Be Careful What You Wish For
You know how the rest of this saying goes, " because you just might get it."
Here's the story. Remember my nephew. The one who informed me by telephone that he had established me a web site without any prior discussion with me. Well, he has struck again.
He informed me last Friday that he had issued a challenge to Dick Vitale on my behalf to have a free throw "shoot out" at halftime of the Duke-Carolina game in the Dean Dome. Again no prior discussion with me. It's difficult for me to get upset with him because I did mention this as my ultimate fantasy in my article on free throw shooting.
It might have gone unnoticed except for the fact that some posters on Tar Heel Talk, where I occasionally post, picked up on it and have started an e-mail campaign to Vitale, urging him to accept. I don't personally think there is a one-in-a-million chance that the "shoot out" will occur, but I will admit it's exciting to talk about it.
There have been all kinds of responses from my friends to the proposed battle of the freebies. Mrs. RamFanatic made the most painful comment when she learned of the possible contest when she said. "Well, for heaven's sake. You aren't going to go through with it, are you?" Real comforting to hear from someone you thought was on your side. I reminded her that the nephew was from her side of the family, not mine. Another friend really got excited when he heard about it and remarked "that will be as exciting as the basketball game." That might be a bit of an overstatement. I can't figure out whether my friends are excited over the prospect of me being humiliated or if they genuinely want to see Dickie V get thrashed. Take your choice.
One poster on THT says he is working behind the scenes to bring the showdown off between DV and RamFanatic. I haven't told anyone yet that I don't have a ticket, but maybe that can be worked out.
Oh, yes. I forgot to tell you what the proposed stakes are. The loser has to leave the Dean Dome at halftime while the winner can remain. This may take some doing with ESPN, but while we're dreaming, anything is possible. I will have my 2" TV in my pocket just in case.
I haven't started serious workouts yet. Just a little roadwork and breathing exercises. I've been spending right much time on developing the rules. You have to have rules.
Some of them I have developed so far are:
1. Combatants cannot stand within 20 feet of each other while one is shooting.
2. There can be no distractions to the shooter by the combatant not shooting. This includes both visual and audible distractions.
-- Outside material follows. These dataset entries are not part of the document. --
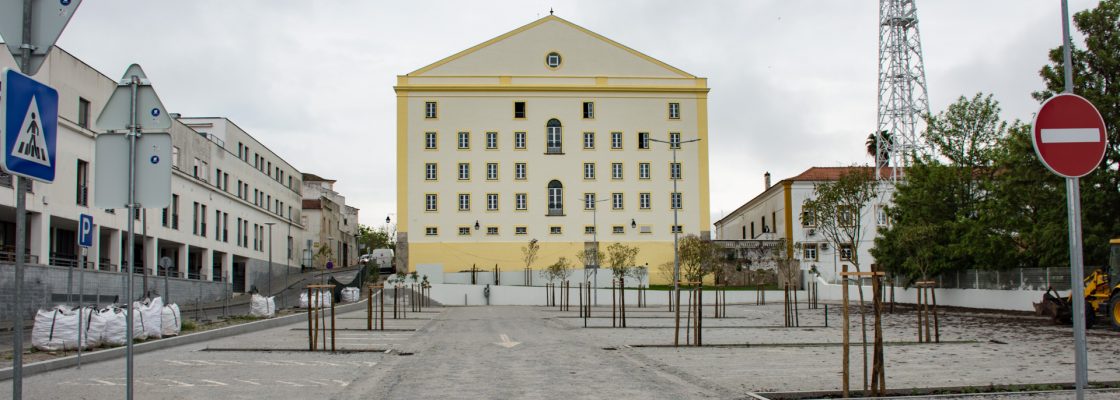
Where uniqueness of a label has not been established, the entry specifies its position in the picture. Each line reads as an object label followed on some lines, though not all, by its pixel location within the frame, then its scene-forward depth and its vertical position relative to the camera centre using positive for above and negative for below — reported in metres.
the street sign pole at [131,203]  6.79 +0.39
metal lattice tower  63.06 +12.41
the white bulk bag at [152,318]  19.28 -1.41
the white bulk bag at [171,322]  20.52 -1.58
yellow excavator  24.59 -1.52
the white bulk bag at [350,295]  51.81 -2.48
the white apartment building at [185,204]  38.12 +2.90
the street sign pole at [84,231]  16.88 +0.43
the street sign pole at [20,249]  5.29 +0.03
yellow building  76.44 +8.74
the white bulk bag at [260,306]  31.98 -1.93
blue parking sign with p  16.88 +0.44
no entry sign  7.16 +0.91
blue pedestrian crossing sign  5.00 +0.74
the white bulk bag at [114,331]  17.51 -1.50
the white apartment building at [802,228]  73.31 +1.78
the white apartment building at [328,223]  103.19 +3.79
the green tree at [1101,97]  30.20 +5.04
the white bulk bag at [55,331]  15.98 -1.38
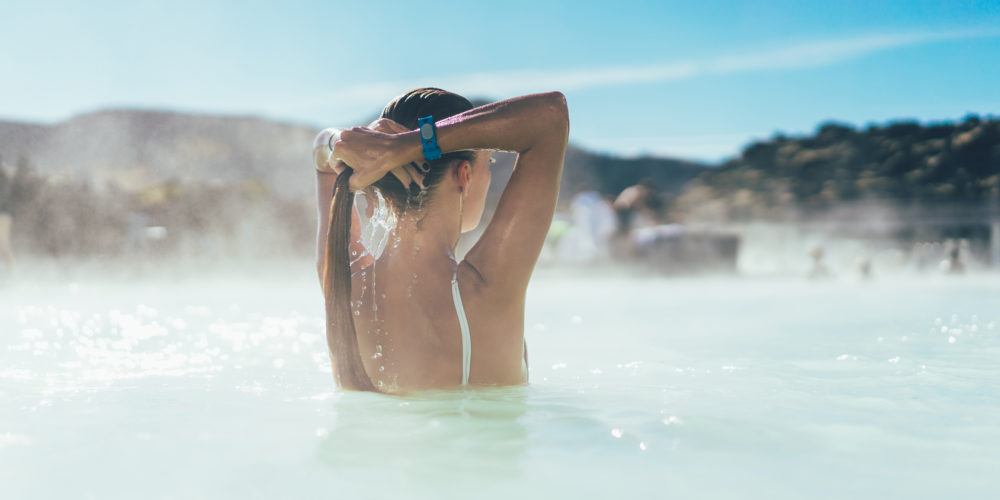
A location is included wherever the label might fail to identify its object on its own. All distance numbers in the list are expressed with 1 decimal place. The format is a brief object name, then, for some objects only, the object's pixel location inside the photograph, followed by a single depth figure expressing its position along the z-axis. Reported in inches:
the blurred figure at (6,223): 463.2
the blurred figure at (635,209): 650.2
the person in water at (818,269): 521.0
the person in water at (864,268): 529.3
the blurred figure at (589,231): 612.4
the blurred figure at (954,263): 568.7
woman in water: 66.1
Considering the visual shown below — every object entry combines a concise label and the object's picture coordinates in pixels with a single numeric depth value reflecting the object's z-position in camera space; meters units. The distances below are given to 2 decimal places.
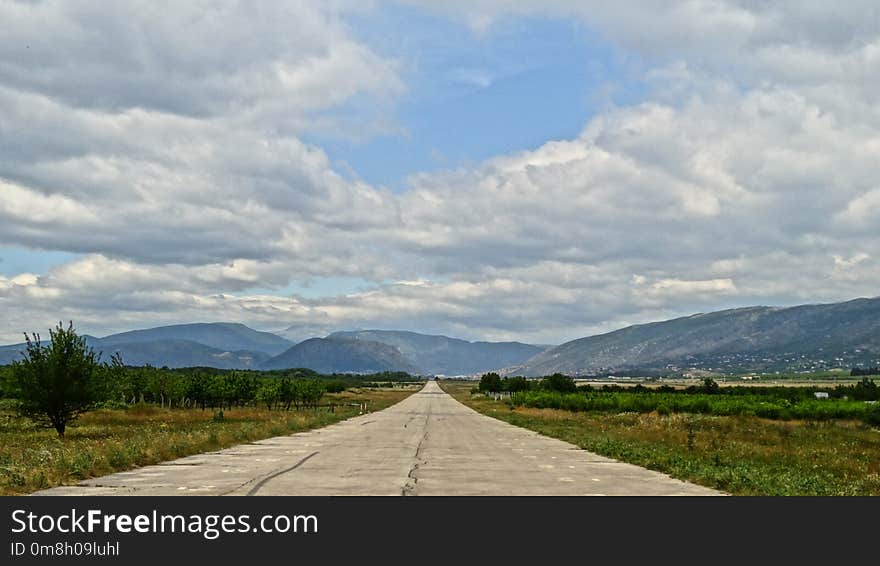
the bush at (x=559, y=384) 165.38
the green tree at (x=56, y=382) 47.47
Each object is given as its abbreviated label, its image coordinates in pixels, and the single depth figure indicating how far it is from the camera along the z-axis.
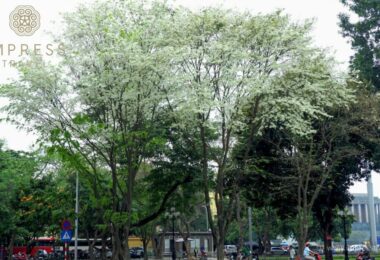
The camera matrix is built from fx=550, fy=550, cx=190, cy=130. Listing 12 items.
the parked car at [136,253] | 68.00
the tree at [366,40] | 29.97
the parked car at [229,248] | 68.89
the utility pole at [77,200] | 33.94
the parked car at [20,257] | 55.06
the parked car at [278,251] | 73.00
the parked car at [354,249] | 75.34
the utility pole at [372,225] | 65.75
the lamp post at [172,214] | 36.00
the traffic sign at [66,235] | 25.28
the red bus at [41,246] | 63.95
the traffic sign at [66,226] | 25.36
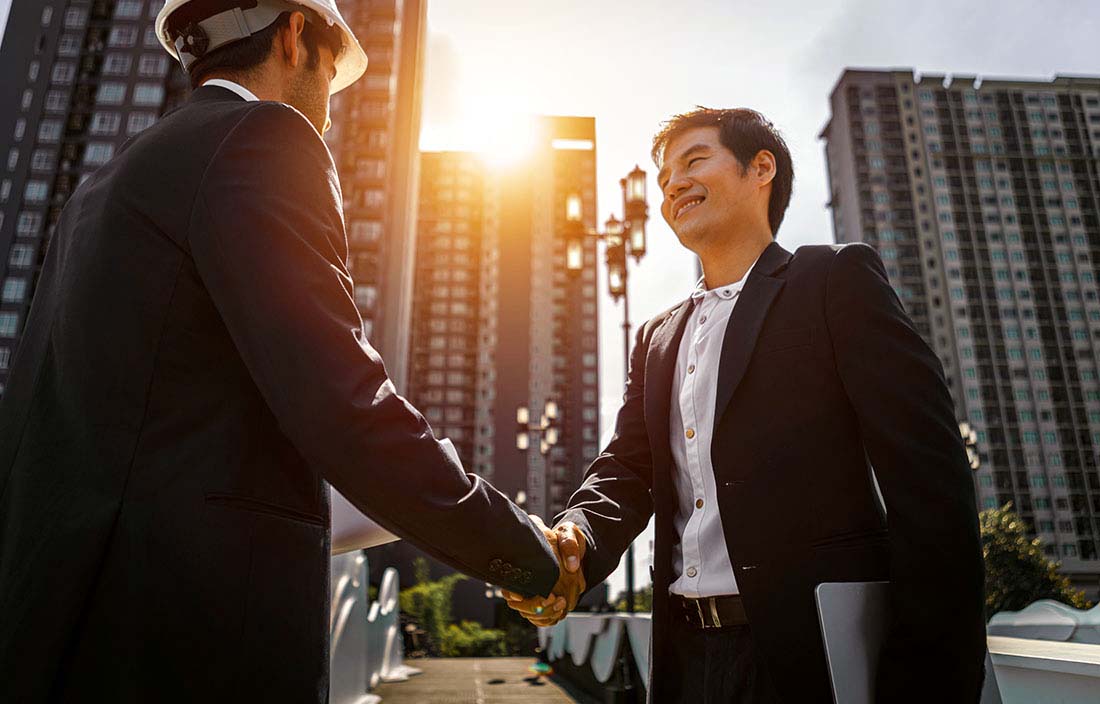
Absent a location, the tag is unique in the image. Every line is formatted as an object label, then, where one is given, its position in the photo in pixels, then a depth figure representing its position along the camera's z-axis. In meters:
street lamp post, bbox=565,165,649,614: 10.62
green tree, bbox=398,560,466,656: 31.02
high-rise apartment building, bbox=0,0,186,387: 50.50
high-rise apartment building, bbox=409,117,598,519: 72.31
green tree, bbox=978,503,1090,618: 13.16
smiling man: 1.59
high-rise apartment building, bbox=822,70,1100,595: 71.44
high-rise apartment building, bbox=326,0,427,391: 48.22
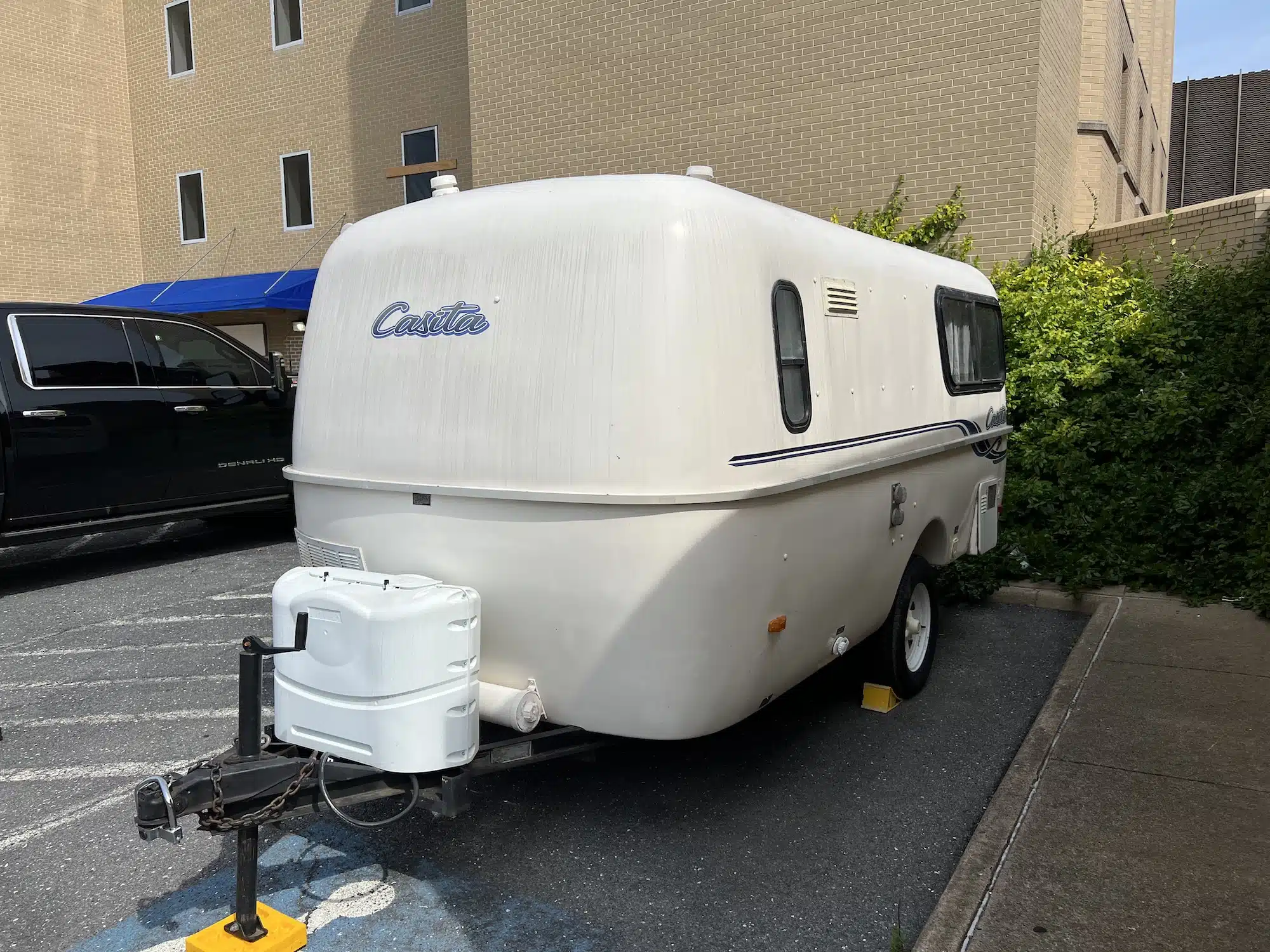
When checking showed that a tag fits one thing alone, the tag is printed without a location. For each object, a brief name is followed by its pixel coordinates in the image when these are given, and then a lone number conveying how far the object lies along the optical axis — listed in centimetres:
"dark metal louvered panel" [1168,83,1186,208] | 2858
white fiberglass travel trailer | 351
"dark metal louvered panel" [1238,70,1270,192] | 2714
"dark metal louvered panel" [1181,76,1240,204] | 2798
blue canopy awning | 1686
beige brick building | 1041
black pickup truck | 766
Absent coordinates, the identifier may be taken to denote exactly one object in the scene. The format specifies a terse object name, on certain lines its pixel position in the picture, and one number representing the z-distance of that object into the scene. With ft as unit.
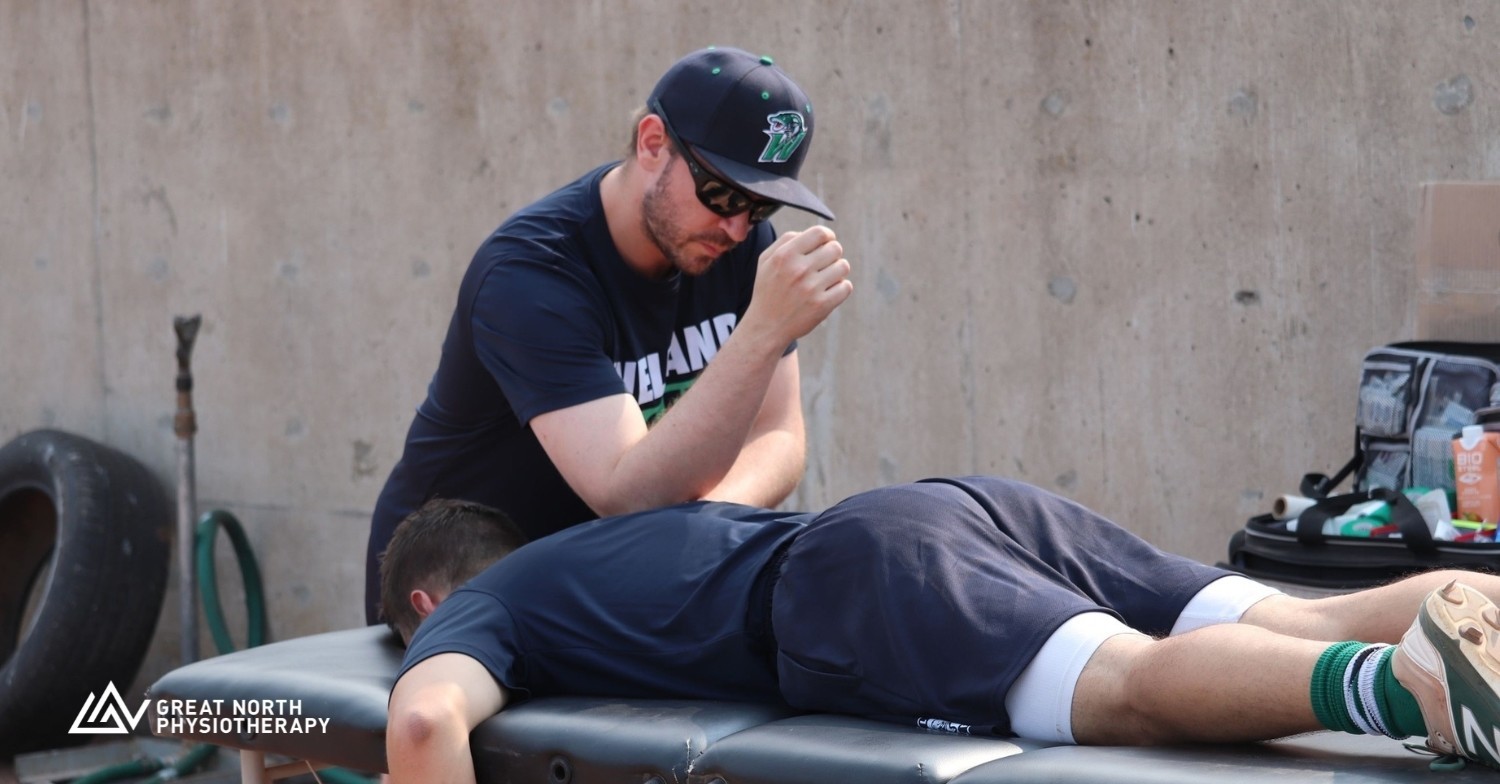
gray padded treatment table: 9.95
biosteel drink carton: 15.72
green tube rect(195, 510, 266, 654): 28.14
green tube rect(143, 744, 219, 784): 26.94
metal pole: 28.02
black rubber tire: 27.68
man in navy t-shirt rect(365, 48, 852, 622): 13.71
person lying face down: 9.82
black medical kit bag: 15.67
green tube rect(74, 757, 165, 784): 26.66
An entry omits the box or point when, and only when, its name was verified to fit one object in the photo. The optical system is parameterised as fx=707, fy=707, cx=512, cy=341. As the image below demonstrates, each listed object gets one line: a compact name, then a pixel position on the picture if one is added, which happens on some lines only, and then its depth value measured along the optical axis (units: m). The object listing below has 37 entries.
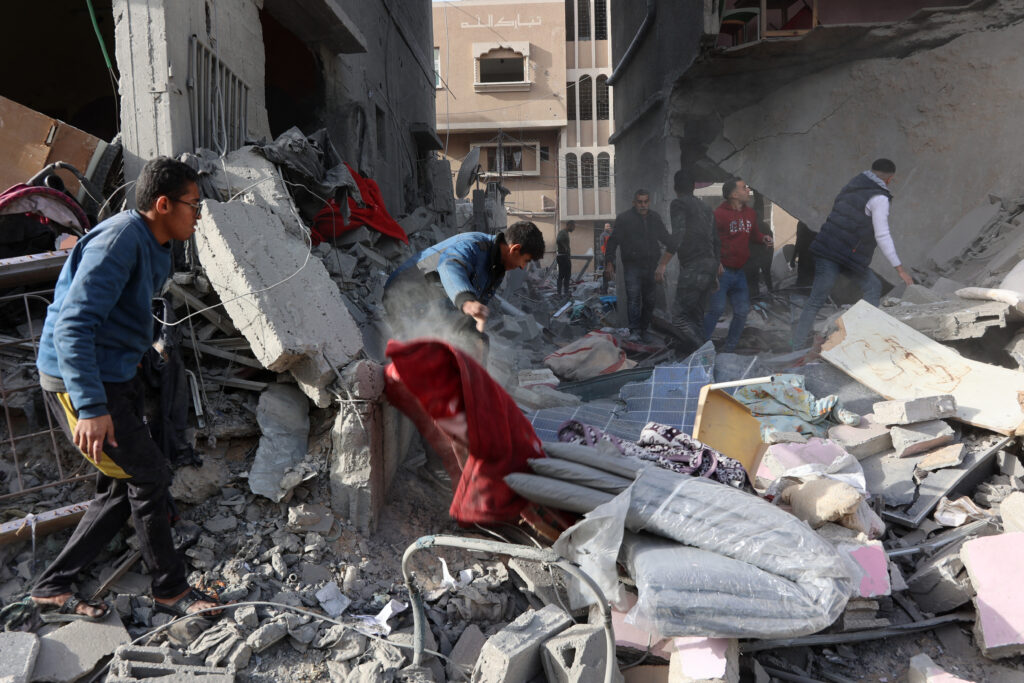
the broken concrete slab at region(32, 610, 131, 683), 2.31
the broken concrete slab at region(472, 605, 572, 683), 2.29
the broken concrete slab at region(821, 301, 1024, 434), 4.30
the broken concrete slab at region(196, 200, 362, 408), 3.02
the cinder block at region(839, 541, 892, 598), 2.93
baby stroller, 3.40
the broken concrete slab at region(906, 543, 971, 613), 3.01
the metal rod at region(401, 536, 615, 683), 1.99
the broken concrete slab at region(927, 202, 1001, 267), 7.50
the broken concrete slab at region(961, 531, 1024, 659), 2.76
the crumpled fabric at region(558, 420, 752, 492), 3.25
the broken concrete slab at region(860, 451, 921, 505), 3.79
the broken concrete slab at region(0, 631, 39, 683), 2.21
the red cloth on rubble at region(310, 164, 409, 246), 5.26
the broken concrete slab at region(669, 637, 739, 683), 2.29
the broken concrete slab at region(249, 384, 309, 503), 2.98
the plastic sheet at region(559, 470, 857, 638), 2.28
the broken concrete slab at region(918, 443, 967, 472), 3.93
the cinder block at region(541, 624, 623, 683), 2.29
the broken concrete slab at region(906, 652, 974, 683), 2.51
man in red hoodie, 6.64
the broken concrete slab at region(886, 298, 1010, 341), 5.02
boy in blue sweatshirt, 2.24
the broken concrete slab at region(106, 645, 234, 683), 2.24
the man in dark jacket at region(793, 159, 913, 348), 5.79
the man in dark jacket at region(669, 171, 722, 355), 7.12
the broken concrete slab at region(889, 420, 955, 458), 4.08
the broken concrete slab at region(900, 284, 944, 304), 5.86
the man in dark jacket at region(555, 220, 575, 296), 14.12
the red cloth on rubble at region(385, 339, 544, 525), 2.86
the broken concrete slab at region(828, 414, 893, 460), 4.19
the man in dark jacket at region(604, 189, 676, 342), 8.11
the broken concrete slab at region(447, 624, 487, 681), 2.50
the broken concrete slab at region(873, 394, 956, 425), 4.21
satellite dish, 13.23
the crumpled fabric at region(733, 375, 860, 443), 4.51
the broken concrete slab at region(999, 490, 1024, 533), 3.23
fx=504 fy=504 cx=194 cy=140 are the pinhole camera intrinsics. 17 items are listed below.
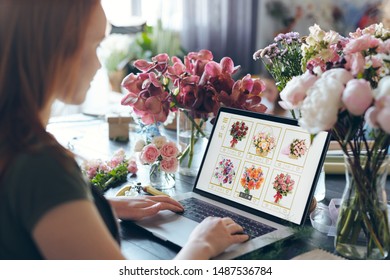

3. "Shaggers" will be selected at random from the UNC cheerleaders. One for each contestant, preferably female if this not politically incorrect.
4. Shots will be in sets of 5, a total of 10 Overtime will be until one achieves an advantage over the other. Subject to change.
5. Contestants must use the same ball to be provided by the UNC Athletics Department.
6. Each contestant will be allowed 2 warm up shots.
I'm just getting started with the rules. Give me a little time and I will have so many rules, old Dickie won't even understand what he is doing. I thought about having him wear a Duke cap and I would wear a UNC cap, but I decided that was going too far. I'm banking on the anti-Vitale feelings a lot of UNC fans have for DV to manifest itself in profuse cheering for RamFanatic. Wait a minute. That might put more pressure on me so I think I will ask for silence in the Dean Dome while I am shooting. That ought to insure the loudest noise the DD has ever seen.
Before you label me certifiable insane, let me assure you that I labor under no illusion. I fully understand the chances that this contest will take place are slim and none. It is fun, however, to speculate what would happen if it did. Would I freeze? Would I ever be able to recover what little reputation I have as a sane citizen if I were to do it? Would the crowd be for me or Vitale? If Vitale lost, would he demand a rematch?
By the way, I have scouted Vitale and he is a pretty good free throw shooter even though he has only one eye. His partner on the Michigan State-Illinois game commented that he saw Vitale hit 14 consecutive free throws before the game. He frequently takes his shoes off when doing games in the Dean Dome and puts up a few before the game, so he's not a novice at this sort of thing.
The biggest problem I have at the moment is that Leroy, the Tar Heel Terror feels like he is entitled to go since he stuck with me back when I was shooting 100 free throws a day in the driveway. That could be a problem. On second thought, he might be a comfort to me at a time when I need a friend. If I step up to the free throw line in the DD in front of a packed house, I'm sure a new definition will have to be developed for the word " lonely".
I will keep you informed of developments, if any.